= Faith deconstruction =

Evangelical Christian movement

Faith deconstruction, also known as deconstructing faith, religious deconstruction, or simply deconstruction, is a process during which religious believers reexamine and question their beliefs. It originated in American evangelicalism, where it may be called evangelical deconstruction. The term rose in popularity in connection with the exvangelical movement, which began in 2016. It is sometimes called the deconstruction movement. Subsequently, the term religious deconstruction has been applied to other religions as well.

During deconstruction, people doubt their beliefs, identity, and practices. They may struggle and experience anxiety. Some eventually modify their beliefs into something more satisfactory to the believer. This results in a rejection of religion for some, and a revised or renewed faith for others.

The term takes its name from Jacques Derrida's philosophical concept of deconstruction, although it has only a loose relationship to that concept.

==Description==
Deconstruction is a process of personal religious re-examination.

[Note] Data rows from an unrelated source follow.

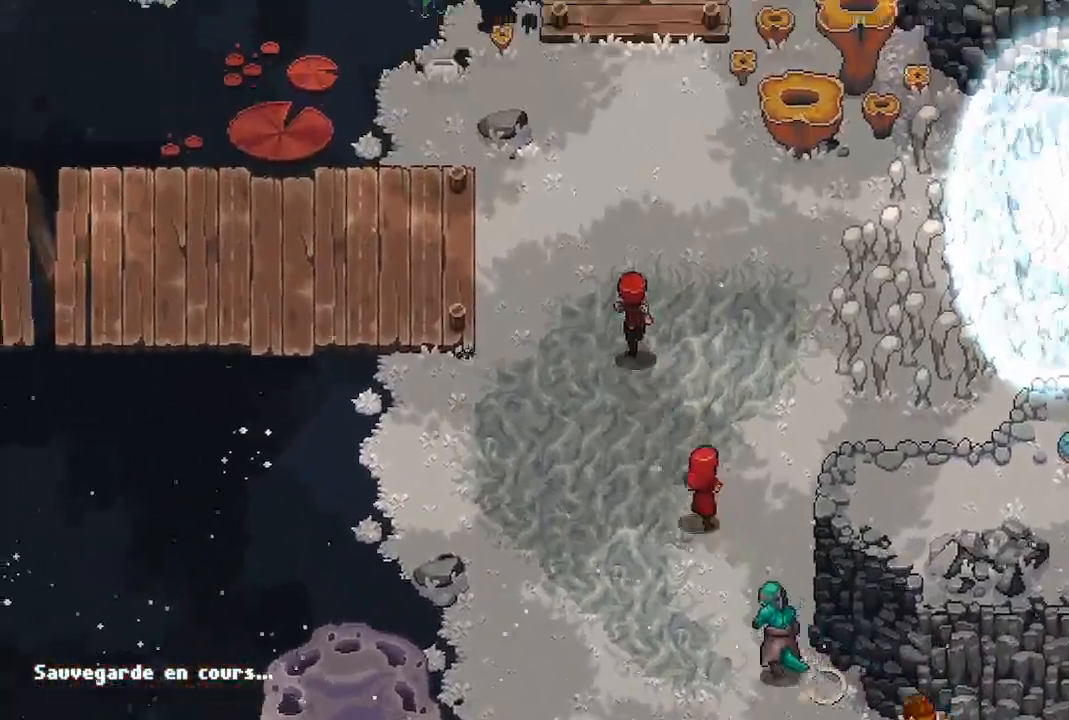
{"buttons": [], "left_stick": "up", "right_stick": "center", "events": []}
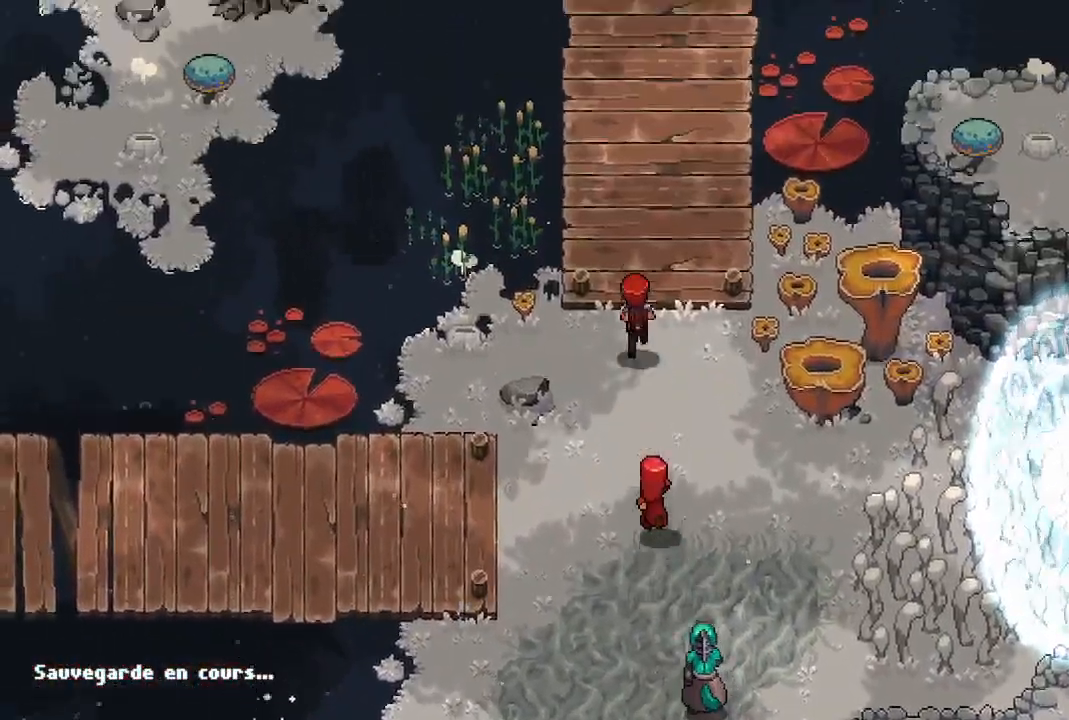
{"buttons": [], "left_stick": "up", "right_stick": "center", "events": []}
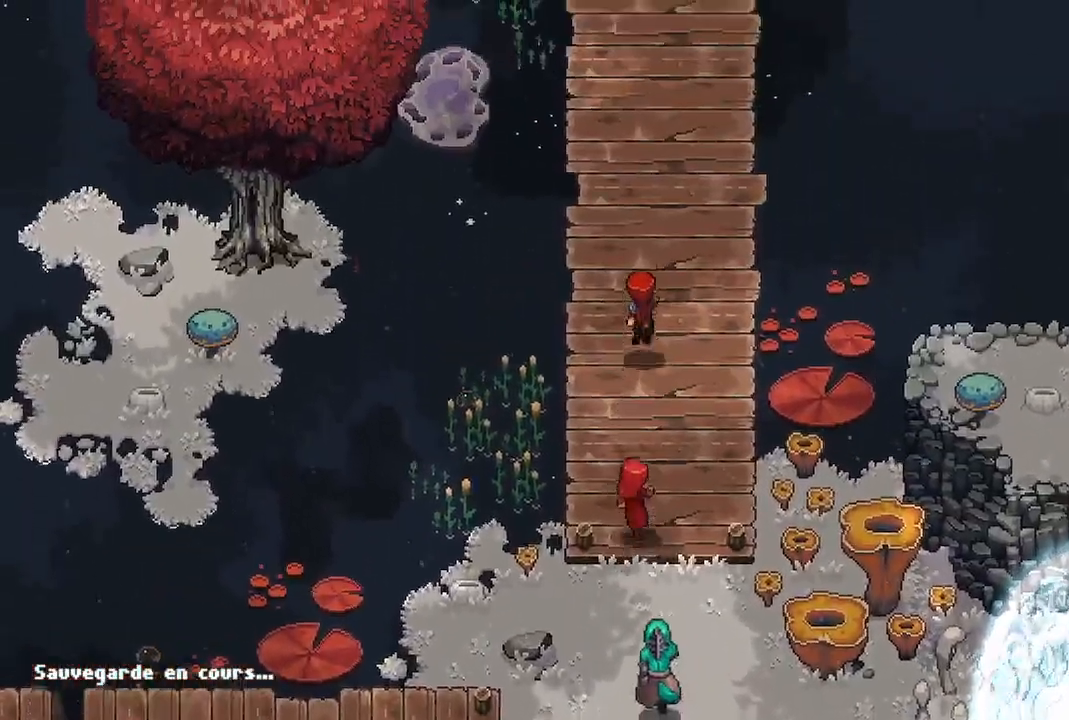
{"buttons": [], "left_stick": "center", "right_stick": "center", "events": [[267, "left_stick", "center"]]}
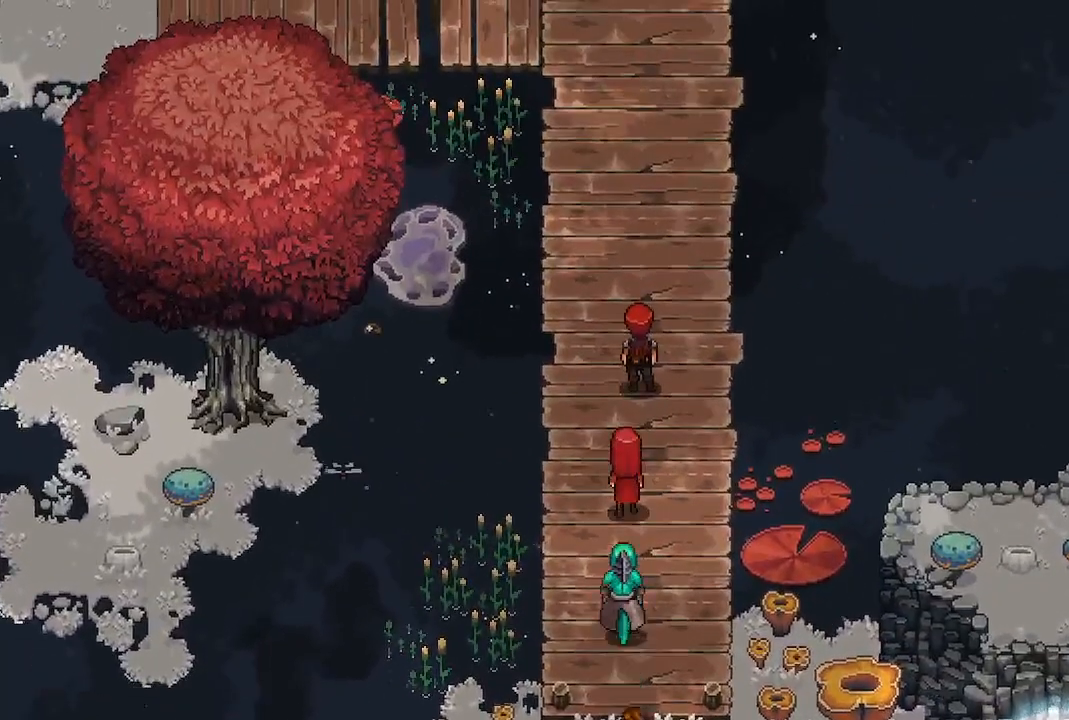
{"buttons": [], "left_stick": "center", "right_stick": "center", "events": []}
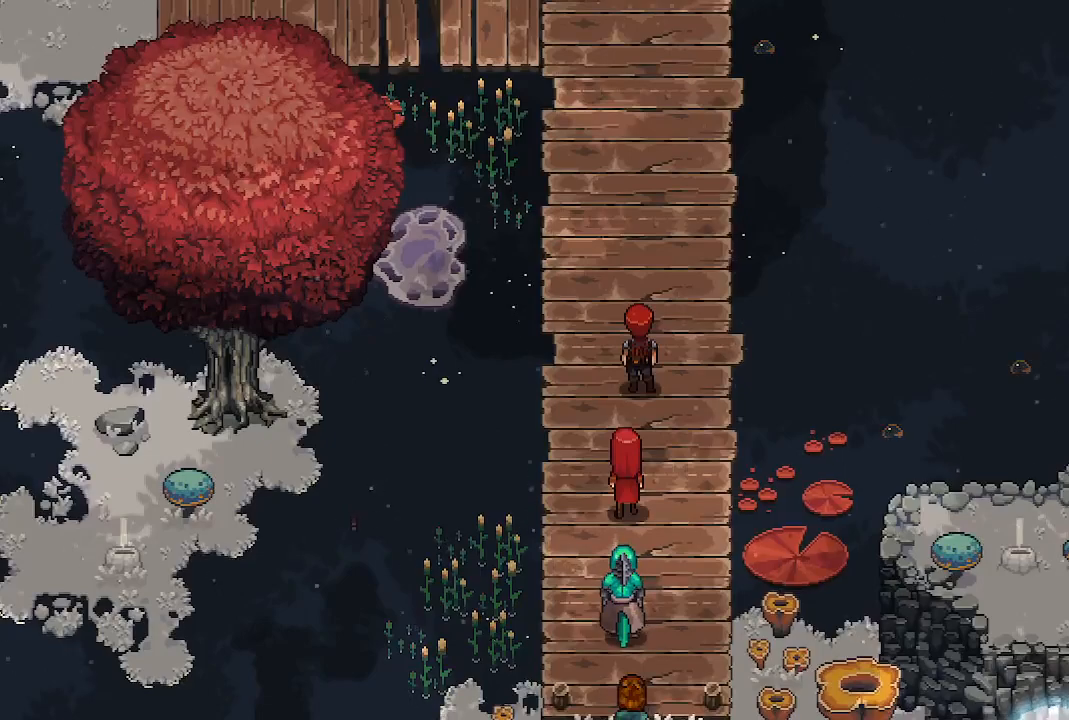
{"buttons": [], "left_stick": "center", "right_stick": "center", "events": []}
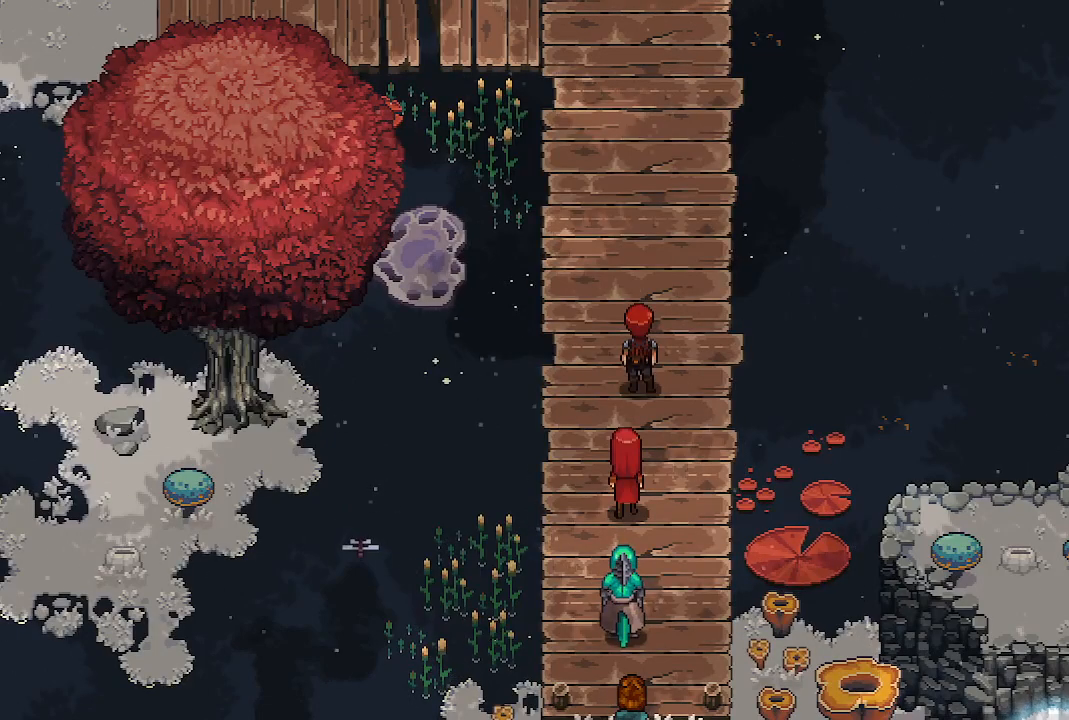
{"buttons": [], "left_stick": "center", "right_stick": "center", "events": []}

People who deconstruct have described destabilizing feelings of anxiety, guilt, anger, confusion, and fear, as well as curiosity, awe, and liberation. As an open-ended process, the outcome of deconstruction is uncertain.

===Definitions===
The term can have a range of meanings. Alisa Childers defines deconstruction as "the process of systematically dissecting and often rejecting the beliefs you grew up with". Tyler Huckabee, writing for Relevant magazine, defines it as "a process of re-examining the faith you grew up with". John Stonestreet and Timothy Padgett note that it is used both descriptively (covering everything from the deconversion of Kevin Max, through the soul searching of Derek Webb, to the theological revisions of Jen Hatmaker and Rob Bell), or prescriptively ("recommended, especially to those questioning what they’ve grown up with, as a courageous thing to do").

Alan Jamieson, in his book A Churchless Faith, describes faith deconstruction as follows:

The deconstruction of their previously received faith leads people engaged in this process to successively examine the individual components of their faith. People engaged in the deconstruction of their faith remove each article of the belief and value system of their received faith and submit it to a process of ongoing reflection. This process involves a questioning and scrutinizing of the particular belief or value. The important aspect of this process is that each component of their faith is critiqued on the basis of whether the individual will appropriate it as part of their own personal belief or value system.

There is broad agreement that the term is derived from Jacques Derrida's philosophical concept of deconstruction. David Hayward, also known as "nakedpastor", says that he "co-opted the term" from Derrida, whose work he was reading at the time his beliefs started to erode.

===Spread===

Notable advocates of faith deconstruction include internet comedy duo Rhett McLaughlin and Link Neal (who published multiple podcast episodes detailing their spiritual deconstruction), John D. Caputo (who in 2007 wrote What Would Jesus Deconstruct?: The Good News of Postmodernism for the Church), and Richard Rohr. Prominent former Christians who underwent deconstruction include Joshua Harris (whose book I Kissed Dating Goodbye was foundational to purity culture and who briefly offered a course on deconstruction), Abraham Piper, and Marty Sampson.

As of February 2022, there were 293,026 posts on Instagram using the hashtag #deconstruction.

===Outcomes===

Psychologist Daryl R. Van Tongeren catalogs these possible outcomes following deconstruction:
- Religious reconstruction is retaining or rebuilding religious beliefs, often with a shift in religious identity. Some people who reconstruct report a feeling of spiritual growth and maturity.
- Religious deidentification is a reduction in religious identity or religious beliefs. Deidentification may be broken up into:
  - Disbelief in core tenets of religion, as for example an atheist or agnostic
  - Disengagement from emotional connection with the spiritual or divine
  - Discontinuance of religious rules, for example, reconsidering the requirement of sexual purity
  - Disaffiliation from religions social communities, for example, no longer attending worship services

==Responses==

After preaching a sermon in which he equated deconstruction with leaving the faith, Matt Chandler clarified that it "doesn’t mean doubt or theological wrestle or struggling through church hurt". John Cooper has stated, "It is time that we declare war against this deconstruction Christian movement... There is nothing Christian about it. It is a false religion."

Carl Trueman argues that the "(mis)use of the Derridean d-word gives the whole a specious veneer of intellectualism and a certain superannuated postmodern chic".